A window of opportunity not to be missed


The economy of Algeria was already in a precarious position in 2020 when it had to cope with the double shock of the Covid-19 pandemic and lower hydrocarbon prices. Since then, the situation has improved thanks to the rise in global oil prices and strong demand for gas in Europe. For the first time since 2014, the country should be able to post current account surpluses in 2022-2023, and then accumulate FX reserves. The risk of a balance of payments crisis in the short term is receding. But macroeconomic stability remains fragile as prospects for recovery are modest and public finances are structurally in deficit. The implementation of reforms is a priority to prevent economic troubles in the event of a new oil shock.


After several years of low economic growth and macroeconomic imbalances (budgetary and current account deficits, inflation partly due to monetary factors), the outlook improves somewhat. The country benefits from high global oil prices and the strong demand for gas in Europe. Algeria is effectively seen as an obvious alternative to Europe's waning dependence on Russian supply of fossil fuels thanks to its proximity to the continent and its vast untapped reserves. Hydrocarbon exports (which account for almost the totality of the country’s exports) are forecasted to reach more than USD50bn over the next two years, up from USD32bn in 2021 and just USD20bn in 2020 (chart 1).

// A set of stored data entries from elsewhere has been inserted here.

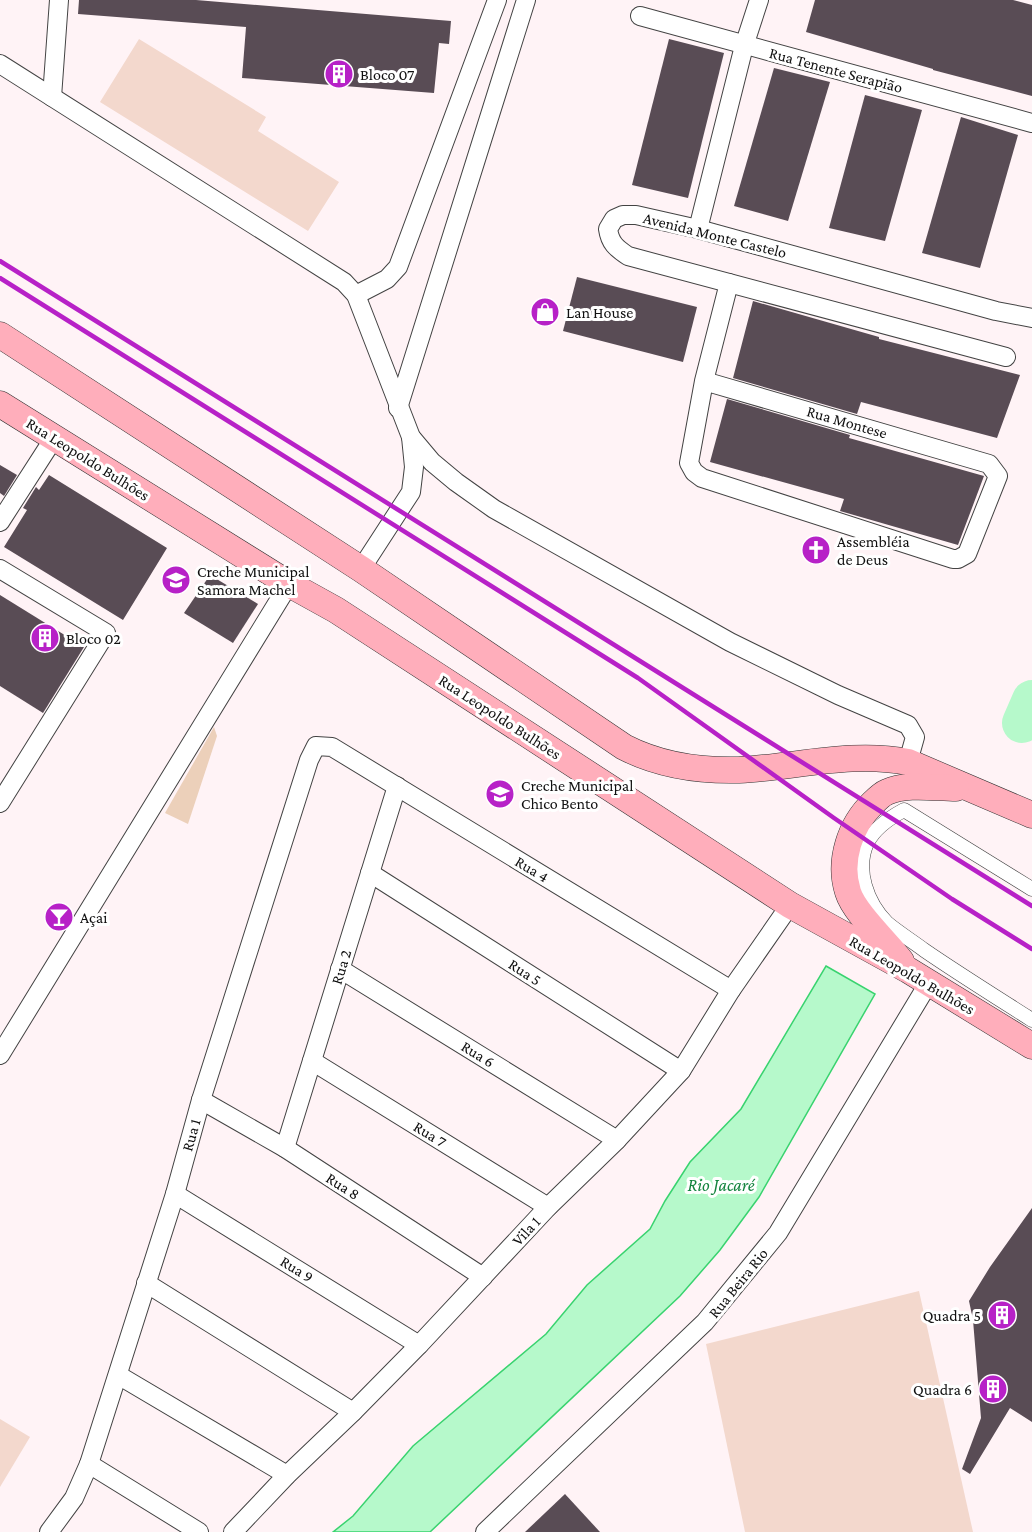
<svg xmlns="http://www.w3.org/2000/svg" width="1032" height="1532" font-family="'Crimson Pro',serif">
<rect width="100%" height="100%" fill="#fff3f6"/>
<path fill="#ecd0ba" d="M 214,727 L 217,736 L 188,824 L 165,813 Z"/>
<g fill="#f3d8cd">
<path d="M 139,39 L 266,117 L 258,131 L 339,182 L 308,231 L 100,102 Z"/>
<path d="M 919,1291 L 973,1532 L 745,1532 L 706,1344 Z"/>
<path d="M 0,1419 L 30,1437 L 0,1487 Z"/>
</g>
<path fill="#b6f9cb" stroke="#39d36f" stroke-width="1.5" d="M 826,966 L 875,994 L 759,1197 L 720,1250 L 680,1296 L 430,1532 L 333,1532 L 353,1516 L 413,1446 L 546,1334 L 587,1285 L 650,1229 L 665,1201 L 690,1162 L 741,1109 Z"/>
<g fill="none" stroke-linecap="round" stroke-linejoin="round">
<path stroke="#b6f9cb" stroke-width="40" d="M 1022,723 L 1032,700"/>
</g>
<g fill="#594c55">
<path d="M 79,0 L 196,0 L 451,21 L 449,44 L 439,43 L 434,93 L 242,78 L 246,27 L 78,14 Z"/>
<path d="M 815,0 L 1013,0 L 1032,5 L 1032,96 L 933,70 L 933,69 L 806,32 Z"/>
<path d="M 669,39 L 724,53 L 688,198 L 632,185 Z"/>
<path d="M 774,68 L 830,82 L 788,221 L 734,206 Z"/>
<path d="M 865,95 L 922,110 L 885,241 L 829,228 Z"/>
<path d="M 961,117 L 1018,135 L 980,268 L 922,253 Z"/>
<path d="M 577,277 L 697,307 L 683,362 L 563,331 Z"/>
<path d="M 753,301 L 879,337 L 879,339 L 1020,375 L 997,438 L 861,402 L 857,414 L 733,378 Z"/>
<path d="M 727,399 L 850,435 L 849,438 L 984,476 L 958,545 L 840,511 L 844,499 L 710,462 Z"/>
<path d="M 0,465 L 17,475 L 4,496 L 0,493 Z"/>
<path d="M 49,475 L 167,548 L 123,620 L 4,547 L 27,510 L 23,508 L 36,487 L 39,490 Z"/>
<path d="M 210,575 L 258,604 L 233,643 L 184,613 Z"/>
<path d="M 0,595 L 84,647 L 43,713 L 0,686 Z"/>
<path d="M 1032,1208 L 1032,1422 L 1010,1408 L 970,1474 L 962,1469 L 981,1418 L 973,1320 L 969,1301 L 990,1267 Z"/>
<path d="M 565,1494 L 600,1532 L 525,1532 Z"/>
</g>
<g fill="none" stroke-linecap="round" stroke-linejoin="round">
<g stroke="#434343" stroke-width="15">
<path id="pedestrian" d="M 1032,889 L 904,810 C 891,817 874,829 867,843 C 855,870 867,903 887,923 C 899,933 912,941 924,950 C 959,974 996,997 1032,1020"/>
</g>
<g stroke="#434343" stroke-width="20">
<g id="minor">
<path d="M 640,16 L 1032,123"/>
<path d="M 0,64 L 344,282 L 356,295 L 411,437 L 432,462 L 456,482 L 494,509 L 730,642 L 838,695 L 908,725 L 915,737 L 908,762"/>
<path d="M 52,97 L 59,0"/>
<path d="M 698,229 L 744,46 L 759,0"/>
<path d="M 356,295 L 387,279 L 398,267 L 497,0"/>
<path d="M 1006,357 L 628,256 C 616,248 610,243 608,229 L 614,219 L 623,215 L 636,215 L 698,229 L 996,311 L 1032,318"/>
<path d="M 704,381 L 989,464 L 998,476 L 967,554 L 958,559 L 953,559 L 702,478 L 694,472 L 689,463 L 704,381 L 729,283"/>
<path d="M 398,408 L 526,0"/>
<path d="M 0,522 L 54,438"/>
<path d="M 0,569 L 106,633 L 0,803"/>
<path d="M 361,569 L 411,492 L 414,467 L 411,437"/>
<path d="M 370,873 L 681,1071"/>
<path d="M 340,969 L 617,1140"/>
<path d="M 0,1055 L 289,584"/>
<path d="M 312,1061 L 548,1207"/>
<path d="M 201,1100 L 285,1148 L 483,1277"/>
<path d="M 285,1148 L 397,786"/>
<path d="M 175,1194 L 419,1345"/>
<path d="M 146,1283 L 353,1412"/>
<path d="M 118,1375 L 287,1475"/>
<path d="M 89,1464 L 199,1532"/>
<path d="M 49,1532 L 74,1498 L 89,1464 L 175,1194 L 201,1100 L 309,760 L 316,746 L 332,747 L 731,990"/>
<path d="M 233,1532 L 287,1475 L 353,1412 L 419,1345 L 548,1207 L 617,1140 L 681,1071 L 731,990 L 790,905"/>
<path d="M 485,1532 L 705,1322 L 778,1233 L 928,984"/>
</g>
</g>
<g stroke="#323232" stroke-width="27">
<g id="secondary">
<path d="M 0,335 L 361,569 L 624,747 C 659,765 700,771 739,770 C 796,767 852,751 908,762 L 1032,815"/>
<path d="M 0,404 L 289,584 L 336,610 L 790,905 L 908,970 L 1032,1046"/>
<path d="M 901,961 C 887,943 854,912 848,892 C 838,861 850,825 873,803 C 877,799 882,794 887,792 C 907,783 935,788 956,788"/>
</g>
</g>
<use href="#pedestrian" stroke="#fff" stroke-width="14"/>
<use href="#minor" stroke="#fff" stroke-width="18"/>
<use href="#secondary" stroke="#ffaebb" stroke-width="26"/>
<g stroke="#b721c7" stroke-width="4.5">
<path d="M 0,261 L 1032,906"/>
<path d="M 0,278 L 638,678 L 834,818 L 952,899 L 1032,949"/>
</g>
</g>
<defs>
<g id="building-disc" transform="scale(1.5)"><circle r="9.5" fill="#b721c7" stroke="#fff"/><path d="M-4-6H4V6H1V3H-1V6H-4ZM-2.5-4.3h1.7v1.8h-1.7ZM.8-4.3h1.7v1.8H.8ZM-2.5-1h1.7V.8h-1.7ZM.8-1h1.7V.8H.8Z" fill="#fff"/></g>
<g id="shop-disc" transform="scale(1.5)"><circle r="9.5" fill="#b721c7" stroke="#fff"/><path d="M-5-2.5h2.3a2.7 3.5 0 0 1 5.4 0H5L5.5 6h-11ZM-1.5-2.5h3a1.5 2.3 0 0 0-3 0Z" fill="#fff"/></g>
<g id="church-disc" transform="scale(1.5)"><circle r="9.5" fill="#b721c7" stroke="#fff"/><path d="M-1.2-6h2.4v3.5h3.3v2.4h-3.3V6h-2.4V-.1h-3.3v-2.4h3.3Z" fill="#fff"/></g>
<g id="school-disc" transform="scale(1.5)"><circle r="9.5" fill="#b721c7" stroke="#fff"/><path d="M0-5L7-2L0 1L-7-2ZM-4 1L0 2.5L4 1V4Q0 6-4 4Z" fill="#fff"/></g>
<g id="bar-disc" transform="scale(1.5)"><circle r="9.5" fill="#b721c7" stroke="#fff"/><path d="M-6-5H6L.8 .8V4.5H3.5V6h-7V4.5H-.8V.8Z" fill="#fff"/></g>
</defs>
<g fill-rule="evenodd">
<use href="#building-disc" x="339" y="74"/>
<use href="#shop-disc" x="545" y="312"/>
<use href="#church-disc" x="816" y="550"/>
<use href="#school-disc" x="176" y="580"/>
<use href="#building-disc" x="45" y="638"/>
<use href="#school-disc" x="500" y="794"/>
<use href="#bar-disc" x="59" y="917"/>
<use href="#building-disc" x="1002" y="1315"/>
<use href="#building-disc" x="993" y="1389"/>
</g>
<g text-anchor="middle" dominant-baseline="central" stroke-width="6" stroke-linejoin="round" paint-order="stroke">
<g font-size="16" fill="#101010" stroke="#fff">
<text transform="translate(836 70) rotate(15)">Rua Tenente Serapião</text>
<text transform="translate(715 235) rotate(14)">Avenida Monte Castelo</text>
<text transform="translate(847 422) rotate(16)">Rua Montese</text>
<text transform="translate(88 459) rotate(32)">Rua Leopoldo Bulhões</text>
<text transform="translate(500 717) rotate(33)">Rua Leopoldo Bulhões</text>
<text transform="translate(532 869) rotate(31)">Rua 4</text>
<text transform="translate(341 967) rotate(-73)">Rua 2</text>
<text transform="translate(525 972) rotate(33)">Rua 5</text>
<text transform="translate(912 975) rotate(30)">Rua Leopoldo Bulhões</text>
<text transform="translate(478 1054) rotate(32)">Rua 6</text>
<text transform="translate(430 1134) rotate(32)">Rua 7</text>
<text transform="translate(191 1135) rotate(-74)">Rua 1</text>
<text transform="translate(343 1186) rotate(33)">Rua 8</text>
<text transform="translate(526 1231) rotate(-47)">Vila 1</text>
<text transform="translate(297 1269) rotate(32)">Rua 9</text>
<text transform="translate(738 1283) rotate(-51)">Rua Beira Rio</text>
</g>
<g font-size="16" fill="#101010" stroke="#fff" text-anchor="start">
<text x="360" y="74">Bloco 07</text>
<text x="566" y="312">Lan House</text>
<text x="837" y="541">Assembléia<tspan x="837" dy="18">de Deus</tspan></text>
<text x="197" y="571">Creche Municipal<tspan x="197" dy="18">Samora Machel</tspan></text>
<text x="66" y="638">Bloco 02</text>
<text x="521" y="785">Creche Municipal<tspan x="521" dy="18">Chico Bento</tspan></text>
<text x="80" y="917">Açai</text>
<text x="981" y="1315" text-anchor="end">Quadra 5</text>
<text x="972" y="1389" text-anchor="end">Quadra 6</text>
</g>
<g font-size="18" font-style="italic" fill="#12833d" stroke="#fff">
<text x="721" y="1185">Rio Jacaré</text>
</g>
</g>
</svg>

The last time oil & gas exports reached such a high level was in 2014. Fiscal pressure will also ease since hydrocarbon receipts account for more than 40% of government revenues. However, Algeria is expected to perform modestly compared with other hydrocarbon producers in the MENA region. Above all, the IMF still sees a bearish MLT outlook, underlining once again the necessity to launch structural reforms. But the ease in macroeconomic pressure could make them less urgent to implement.